4 Comments
User's avatar
Little Kenny's avatar

At a first glance, it seems that a challenge to extending the concept of an anatomical compiler to an AI alignment compiler is the heterogeneity of AI models. A specific instance of an anatomical compiler, I presume, would be purpose-built for a specific type of cellular network in a specific type of organism, consisting of a specific set of cell types and signaling pathways exchanging specific types of messages. Whereas there is a whole world of AI models beyond the headlining LLMs coming into existence with an endlessly wide variety of meanings symbolically encoded in the information being exchanged with other humans and AIs in each of their respective environments.
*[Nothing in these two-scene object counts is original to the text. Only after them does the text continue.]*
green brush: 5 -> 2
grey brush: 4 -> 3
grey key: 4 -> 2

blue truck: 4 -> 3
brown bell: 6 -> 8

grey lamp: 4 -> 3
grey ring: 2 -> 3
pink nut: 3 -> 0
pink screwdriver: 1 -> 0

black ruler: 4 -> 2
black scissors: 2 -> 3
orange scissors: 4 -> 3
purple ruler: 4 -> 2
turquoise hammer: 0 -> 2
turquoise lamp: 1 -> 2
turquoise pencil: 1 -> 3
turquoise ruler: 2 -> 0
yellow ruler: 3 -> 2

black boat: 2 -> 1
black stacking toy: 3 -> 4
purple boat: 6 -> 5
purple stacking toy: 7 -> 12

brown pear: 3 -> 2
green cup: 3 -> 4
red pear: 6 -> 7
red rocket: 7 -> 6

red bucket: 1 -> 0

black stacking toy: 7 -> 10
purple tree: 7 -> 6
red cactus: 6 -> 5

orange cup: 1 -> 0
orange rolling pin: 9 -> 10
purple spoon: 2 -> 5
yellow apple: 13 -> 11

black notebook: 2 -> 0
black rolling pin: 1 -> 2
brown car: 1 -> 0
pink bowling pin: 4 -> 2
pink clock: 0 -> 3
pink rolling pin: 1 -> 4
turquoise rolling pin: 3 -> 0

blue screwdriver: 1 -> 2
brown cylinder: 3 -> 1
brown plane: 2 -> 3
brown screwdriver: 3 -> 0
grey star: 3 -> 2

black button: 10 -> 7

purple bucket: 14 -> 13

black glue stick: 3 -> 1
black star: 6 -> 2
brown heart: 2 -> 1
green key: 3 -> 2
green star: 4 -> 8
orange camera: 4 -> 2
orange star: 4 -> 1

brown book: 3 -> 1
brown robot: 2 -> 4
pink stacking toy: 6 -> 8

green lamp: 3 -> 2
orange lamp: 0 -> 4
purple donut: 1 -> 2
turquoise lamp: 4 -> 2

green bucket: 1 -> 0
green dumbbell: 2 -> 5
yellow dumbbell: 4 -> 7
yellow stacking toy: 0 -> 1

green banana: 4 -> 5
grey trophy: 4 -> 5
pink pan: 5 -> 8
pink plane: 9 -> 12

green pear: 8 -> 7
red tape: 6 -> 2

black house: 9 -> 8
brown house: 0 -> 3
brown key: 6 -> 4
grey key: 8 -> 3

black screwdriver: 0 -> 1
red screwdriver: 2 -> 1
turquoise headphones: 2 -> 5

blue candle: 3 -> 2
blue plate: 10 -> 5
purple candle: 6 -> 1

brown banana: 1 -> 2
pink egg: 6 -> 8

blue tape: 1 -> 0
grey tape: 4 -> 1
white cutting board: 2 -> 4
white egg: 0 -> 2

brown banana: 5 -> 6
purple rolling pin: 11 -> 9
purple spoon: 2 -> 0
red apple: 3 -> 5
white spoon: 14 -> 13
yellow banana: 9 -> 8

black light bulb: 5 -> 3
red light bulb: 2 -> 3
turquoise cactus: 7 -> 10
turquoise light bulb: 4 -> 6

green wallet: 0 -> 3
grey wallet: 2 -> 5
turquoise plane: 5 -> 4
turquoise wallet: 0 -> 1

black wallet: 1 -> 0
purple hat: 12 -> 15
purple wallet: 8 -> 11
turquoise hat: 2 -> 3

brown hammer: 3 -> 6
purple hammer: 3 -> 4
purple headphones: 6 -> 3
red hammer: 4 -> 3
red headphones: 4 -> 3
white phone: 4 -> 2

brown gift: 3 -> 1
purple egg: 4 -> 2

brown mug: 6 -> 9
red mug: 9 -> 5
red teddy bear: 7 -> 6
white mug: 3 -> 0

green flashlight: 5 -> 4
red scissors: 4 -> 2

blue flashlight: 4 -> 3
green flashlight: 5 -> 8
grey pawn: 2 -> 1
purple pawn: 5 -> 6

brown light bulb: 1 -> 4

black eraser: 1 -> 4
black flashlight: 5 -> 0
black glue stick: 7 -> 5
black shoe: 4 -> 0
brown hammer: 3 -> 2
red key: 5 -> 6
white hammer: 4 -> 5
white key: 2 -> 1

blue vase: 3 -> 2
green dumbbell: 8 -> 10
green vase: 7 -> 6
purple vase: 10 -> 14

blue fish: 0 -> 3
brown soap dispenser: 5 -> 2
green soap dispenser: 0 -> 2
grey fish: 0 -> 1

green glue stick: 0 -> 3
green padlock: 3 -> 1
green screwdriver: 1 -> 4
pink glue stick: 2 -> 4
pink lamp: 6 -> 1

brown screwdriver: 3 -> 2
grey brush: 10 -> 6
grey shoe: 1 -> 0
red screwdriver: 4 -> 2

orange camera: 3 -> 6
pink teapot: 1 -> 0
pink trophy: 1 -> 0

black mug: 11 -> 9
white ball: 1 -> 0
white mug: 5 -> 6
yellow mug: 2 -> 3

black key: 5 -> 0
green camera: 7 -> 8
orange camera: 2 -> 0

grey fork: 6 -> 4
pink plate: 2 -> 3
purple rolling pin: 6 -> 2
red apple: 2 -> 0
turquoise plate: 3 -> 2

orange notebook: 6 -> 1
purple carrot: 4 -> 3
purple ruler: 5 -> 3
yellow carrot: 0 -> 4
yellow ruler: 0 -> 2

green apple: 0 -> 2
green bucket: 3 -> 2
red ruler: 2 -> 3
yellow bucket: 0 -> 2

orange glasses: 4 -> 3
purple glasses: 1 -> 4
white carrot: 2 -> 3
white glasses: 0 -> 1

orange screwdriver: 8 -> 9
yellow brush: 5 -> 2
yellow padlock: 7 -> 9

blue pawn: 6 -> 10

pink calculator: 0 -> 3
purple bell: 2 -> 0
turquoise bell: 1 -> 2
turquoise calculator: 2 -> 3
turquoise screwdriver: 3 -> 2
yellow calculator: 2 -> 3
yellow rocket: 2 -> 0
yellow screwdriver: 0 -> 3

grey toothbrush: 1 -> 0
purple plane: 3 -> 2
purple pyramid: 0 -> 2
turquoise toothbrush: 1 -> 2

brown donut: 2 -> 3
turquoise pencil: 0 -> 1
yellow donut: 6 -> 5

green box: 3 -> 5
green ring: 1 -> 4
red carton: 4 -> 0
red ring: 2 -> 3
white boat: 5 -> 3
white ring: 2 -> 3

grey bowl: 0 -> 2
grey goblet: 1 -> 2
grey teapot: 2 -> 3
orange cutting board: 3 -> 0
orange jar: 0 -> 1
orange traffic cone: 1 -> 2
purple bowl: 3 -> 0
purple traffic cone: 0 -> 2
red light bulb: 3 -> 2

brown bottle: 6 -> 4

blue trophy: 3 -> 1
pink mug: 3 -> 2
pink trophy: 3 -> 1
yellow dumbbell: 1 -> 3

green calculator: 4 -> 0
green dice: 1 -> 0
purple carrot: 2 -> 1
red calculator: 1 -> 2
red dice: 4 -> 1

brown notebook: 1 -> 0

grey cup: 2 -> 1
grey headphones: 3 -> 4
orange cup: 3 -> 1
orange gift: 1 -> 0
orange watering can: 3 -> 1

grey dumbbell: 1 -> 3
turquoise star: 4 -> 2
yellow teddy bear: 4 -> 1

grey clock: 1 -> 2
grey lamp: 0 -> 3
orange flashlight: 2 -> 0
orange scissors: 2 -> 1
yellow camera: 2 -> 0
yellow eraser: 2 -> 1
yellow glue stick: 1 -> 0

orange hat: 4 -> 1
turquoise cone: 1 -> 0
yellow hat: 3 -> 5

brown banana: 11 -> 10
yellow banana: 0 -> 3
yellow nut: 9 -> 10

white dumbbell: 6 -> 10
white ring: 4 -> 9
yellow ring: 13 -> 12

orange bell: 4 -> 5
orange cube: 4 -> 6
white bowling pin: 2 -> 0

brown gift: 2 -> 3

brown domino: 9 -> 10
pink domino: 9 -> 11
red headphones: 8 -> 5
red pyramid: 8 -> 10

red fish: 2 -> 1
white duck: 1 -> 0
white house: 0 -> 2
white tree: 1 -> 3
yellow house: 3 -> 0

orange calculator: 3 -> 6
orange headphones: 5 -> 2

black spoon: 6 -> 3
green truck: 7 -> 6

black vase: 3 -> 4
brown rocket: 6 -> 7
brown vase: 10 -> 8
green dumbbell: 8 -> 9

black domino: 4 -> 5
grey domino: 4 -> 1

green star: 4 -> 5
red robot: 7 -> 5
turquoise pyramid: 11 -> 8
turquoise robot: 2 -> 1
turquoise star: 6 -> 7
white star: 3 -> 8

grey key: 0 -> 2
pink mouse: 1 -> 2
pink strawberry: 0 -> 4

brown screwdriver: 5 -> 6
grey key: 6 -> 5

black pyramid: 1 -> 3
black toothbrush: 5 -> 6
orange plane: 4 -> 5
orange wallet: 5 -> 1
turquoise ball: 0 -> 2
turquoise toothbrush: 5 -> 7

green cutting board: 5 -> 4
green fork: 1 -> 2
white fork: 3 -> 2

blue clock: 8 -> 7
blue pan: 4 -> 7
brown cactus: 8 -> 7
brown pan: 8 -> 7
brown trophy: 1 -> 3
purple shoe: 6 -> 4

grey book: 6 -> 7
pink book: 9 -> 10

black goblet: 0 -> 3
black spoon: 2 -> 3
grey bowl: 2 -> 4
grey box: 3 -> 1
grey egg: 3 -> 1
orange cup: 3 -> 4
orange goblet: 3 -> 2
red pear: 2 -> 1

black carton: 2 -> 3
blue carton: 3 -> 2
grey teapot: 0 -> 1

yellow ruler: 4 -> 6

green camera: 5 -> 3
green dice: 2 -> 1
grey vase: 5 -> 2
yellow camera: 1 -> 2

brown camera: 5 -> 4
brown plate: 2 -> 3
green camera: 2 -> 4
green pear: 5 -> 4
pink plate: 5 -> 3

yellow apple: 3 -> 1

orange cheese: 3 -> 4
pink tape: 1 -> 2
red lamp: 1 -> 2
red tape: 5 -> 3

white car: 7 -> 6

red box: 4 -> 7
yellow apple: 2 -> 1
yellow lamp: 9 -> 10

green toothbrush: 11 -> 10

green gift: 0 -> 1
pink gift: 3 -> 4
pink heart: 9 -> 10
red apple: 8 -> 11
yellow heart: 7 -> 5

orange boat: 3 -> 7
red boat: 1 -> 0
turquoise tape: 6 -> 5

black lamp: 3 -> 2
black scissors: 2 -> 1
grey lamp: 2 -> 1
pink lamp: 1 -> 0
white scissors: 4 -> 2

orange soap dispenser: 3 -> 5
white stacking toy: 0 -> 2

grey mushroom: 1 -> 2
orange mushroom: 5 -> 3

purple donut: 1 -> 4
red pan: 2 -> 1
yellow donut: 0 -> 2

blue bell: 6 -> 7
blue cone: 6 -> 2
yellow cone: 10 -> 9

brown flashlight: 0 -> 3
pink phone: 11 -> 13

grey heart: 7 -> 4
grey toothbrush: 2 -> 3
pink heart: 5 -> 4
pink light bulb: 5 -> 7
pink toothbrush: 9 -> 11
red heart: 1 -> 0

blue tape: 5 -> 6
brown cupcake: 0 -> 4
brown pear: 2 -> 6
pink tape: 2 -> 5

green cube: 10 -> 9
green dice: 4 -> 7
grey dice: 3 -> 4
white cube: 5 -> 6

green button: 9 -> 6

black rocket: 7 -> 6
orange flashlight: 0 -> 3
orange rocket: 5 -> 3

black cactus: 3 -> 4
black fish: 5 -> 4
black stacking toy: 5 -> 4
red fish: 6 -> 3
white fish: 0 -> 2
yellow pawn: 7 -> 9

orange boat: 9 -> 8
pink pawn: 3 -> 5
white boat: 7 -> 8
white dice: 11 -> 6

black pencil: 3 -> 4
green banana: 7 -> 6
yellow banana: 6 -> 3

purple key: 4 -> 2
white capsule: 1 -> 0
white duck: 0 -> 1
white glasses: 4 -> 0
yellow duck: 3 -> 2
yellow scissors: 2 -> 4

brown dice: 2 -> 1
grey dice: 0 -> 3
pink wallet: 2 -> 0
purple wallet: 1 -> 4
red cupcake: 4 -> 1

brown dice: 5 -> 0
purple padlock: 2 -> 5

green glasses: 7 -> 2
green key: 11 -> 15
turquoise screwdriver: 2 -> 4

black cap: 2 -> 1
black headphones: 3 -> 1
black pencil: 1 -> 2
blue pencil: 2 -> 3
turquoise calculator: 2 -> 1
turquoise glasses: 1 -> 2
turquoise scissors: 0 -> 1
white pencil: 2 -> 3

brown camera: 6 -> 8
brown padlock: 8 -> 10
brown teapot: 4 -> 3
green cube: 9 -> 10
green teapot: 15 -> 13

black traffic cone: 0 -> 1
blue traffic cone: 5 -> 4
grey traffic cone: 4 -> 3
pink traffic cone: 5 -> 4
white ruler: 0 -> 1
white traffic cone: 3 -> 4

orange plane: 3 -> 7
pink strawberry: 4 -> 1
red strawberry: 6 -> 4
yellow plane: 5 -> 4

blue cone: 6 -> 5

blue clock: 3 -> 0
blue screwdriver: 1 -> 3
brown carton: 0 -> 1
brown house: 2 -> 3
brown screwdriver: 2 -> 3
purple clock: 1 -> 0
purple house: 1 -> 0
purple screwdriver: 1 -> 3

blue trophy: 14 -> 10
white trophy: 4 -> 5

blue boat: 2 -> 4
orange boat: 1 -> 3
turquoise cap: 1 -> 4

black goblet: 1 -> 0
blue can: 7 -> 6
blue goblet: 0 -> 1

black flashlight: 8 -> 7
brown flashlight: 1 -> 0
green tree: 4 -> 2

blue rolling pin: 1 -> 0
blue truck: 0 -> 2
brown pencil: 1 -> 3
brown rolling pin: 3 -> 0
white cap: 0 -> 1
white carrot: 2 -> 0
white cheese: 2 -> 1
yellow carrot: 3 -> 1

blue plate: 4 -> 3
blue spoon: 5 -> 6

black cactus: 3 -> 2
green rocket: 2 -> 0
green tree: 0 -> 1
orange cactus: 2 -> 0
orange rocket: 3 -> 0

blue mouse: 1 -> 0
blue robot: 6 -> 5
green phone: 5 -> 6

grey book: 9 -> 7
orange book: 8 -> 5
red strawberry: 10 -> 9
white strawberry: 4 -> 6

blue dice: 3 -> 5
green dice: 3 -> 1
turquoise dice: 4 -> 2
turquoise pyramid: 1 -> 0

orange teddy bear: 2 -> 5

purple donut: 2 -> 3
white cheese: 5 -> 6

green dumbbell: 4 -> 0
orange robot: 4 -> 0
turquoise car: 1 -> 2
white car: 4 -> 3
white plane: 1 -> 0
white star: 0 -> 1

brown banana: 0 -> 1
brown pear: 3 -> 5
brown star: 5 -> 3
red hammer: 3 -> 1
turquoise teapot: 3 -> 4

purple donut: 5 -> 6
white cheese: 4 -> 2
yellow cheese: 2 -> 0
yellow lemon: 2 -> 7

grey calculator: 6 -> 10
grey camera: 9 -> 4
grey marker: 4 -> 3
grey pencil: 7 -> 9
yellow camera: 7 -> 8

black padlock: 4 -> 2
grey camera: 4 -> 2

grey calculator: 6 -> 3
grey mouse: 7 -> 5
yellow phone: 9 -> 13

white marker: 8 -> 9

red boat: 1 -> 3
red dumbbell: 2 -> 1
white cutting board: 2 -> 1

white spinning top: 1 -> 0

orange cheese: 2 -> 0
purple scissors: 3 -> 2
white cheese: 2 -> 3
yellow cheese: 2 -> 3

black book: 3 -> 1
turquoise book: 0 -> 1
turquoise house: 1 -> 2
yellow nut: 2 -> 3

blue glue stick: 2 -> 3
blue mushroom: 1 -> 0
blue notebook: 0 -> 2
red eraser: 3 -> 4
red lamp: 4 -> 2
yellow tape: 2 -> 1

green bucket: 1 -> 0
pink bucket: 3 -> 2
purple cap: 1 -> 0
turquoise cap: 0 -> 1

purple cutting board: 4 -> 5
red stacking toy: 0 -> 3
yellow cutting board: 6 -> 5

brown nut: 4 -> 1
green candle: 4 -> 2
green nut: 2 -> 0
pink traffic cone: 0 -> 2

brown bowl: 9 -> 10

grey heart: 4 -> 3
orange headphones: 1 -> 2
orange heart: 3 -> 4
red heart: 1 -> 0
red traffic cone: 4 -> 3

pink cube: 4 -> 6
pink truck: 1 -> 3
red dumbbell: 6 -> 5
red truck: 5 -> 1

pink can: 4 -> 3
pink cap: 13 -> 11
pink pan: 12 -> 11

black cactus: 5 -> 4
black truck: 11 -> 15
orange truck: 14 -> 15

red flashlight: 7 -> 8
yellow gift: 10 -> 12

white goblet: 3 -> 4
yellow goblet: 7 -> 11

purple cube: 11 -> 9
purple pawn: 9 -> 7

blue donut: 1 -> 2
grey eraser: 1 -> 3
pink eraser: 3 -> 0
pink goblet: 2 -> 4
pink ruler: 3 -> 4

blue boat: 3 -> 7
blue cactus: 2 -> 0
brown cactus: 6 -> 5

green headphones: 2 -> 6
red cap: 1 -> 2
(Although to be complete, I could also mention here that the electricity supply and other elements of keeping the hardware running, and/or the economic tokens some of them are given with which to subcontract other digital services, could be implemented into AI models as meaningful signals, and this realm would be more homogeneous across them all.)

Are there any thoughts on this?

Benjamin Lyons's avatar

I would like to imagine that, although I do envision a class of technologies for various systems rather than just one, we do find general systems that apply across a whole range of diverse intelligences, suitable for controlling a system made of humans, AIs, cyborgs, and other weird things. I believe markets are such a technology...we'll see!

Little Kenny's avatar

Has there been any thought given to whether an AI alignment compiler would be put into use while a model is being trained, or post-training (i.e., when it’s deployed), or both?

Benjamin Lyons's avatar

I've always just thought of it as a post-training thing. But maybe alignment compilers could be used to help align the outcomes of a training process to the desired ends. I don't know!